An event stream that enters Kafka persists as a topic, which is what Kafka considers to be a materialized event stream. Simply put, a topic is any event stream at rest. A topic groups related events and stores them durably. For the sake of understanding, you can think of a topic in Kafka as a folder in a file system or a table in a database.
In Kafka, topics are used to decouple consumers and producers. A consumer pulls messages from the topic, while producers push them into the topic. A topic can have numerous consumers and producers.

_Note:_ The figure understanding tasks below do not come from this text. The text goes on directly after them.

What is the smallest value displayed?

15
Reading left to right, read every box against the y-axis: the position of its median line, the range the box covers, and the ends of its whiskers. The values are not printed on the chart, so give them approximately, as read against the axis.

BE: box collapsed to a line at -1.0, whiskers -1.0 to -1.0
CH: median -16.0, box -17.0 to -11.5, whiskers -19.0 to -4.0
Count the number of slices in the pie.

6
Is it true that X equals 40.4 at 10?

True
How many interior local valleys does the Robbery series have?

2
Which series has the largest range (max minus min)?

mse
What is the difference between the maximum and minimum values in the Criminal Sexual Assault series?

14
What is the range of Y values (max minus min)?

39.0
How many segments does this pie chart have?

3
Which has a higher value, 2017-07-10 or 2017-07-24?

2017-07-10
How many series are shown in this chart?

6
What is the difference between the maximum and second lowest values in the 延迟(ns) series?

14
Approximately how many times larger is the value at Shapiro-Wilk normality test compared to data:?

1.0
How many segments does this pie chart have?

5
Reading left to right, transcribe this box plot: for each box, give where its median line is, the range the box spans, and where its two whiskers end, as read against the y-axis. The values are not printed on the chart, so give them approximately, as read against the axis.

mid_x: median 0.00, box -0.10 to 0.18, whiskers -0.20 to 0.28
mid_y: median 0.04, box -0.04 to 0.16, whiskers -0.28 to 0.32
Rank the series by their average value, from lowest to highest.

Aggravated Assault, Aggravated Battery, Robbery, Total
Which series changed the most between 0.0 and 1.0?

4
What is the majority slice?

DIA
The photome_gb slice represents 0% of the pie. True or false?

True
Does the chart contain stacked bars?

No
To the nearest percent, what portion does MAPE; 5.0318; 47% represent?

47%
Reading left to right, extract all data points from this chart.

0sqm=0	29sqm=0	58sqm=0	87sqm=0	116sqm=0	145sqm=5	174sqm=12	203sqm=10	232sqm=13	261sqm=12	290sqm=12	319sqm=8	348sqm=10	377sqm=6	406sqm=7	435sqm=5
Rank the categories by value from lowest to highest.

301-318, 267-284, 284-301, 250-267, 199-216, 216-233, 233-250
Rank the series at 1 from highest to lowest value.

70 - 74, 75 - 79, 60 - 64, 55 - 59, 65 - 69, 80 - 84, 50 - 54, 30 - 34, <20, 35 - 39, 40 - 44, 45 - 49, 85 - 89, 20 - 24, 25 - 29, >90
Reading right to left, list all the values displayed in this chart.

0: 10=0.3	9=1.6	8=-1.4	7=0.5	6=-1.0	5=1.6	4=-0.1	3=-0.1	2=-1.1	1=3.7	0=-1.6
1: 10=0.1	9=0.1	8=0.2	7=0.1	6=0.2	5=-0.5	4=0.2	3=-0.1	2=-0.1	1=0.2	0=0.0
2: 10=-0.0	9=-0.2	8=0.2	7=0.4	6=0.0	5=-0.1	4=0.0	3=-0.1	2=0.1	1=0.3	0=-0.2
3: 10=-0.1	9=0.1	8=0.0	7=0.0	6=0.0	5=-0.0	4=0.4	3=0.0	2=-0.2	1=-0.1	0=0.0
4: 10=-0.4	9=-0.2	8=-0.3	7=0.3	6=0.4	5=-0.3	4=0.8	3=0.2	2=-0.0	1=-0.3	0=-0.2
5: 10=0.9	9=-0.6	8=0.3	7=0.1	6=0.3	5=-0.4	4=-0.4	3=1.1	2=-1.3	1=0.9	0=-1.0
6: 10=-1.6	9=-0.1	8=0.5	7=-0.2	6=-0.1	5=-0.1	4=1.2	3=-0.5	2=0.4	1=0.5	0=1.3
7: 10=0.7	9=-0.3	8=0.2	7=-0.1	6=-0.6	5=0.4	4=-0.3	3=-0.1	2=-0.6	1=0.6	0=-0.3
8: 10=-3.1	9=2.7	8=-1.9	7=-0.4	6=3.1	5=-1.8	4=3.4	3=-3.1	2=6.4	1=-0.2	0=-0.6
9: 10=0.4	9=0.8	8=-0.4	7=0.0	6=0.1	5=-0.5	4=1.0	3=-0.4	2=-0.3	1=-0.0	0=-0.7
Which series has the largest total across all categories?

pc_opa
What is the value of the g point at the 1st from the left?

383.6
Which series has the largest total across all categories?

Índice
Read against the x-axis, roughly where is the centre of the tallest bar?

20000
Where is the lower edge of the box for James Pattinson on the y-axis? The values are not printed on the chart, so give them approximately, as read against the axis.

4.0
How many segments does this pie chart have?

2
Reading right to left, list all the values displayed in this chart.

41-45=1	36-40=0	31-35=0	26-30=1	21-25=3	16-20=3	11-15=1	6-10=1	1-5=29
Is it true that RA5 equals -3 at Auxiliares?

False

Topics in Kafka are divided into numerous partitions. You can think of partition as the smallest unit of storage that stores a subset of all the records owned by a particular topic. A partition is a single log file and records are written to it (following the append-only property, where the existing data is immutable).
Just like Kafka has topics and RabbitMQ has queues, Memphis has stations. These are essentially distributed units used for storing messages and provide a powerful and easy-to-use messaging queue for applications. Think of them as virtual entities residing on a kind of file known as “stream” that stores the data. The stream files are stored either on non-volatile storage or in the broker’s memory, depending on your configuration per station.
All stations have a retention policy (by total size of the stored messages, store time, and stored messages) that defines how and when the messages will be removed from them. They are also distributed across Memphis brokers (one or more) depending on the number of station replicas that have been configured, and data is poured in a RAID-1 fashion.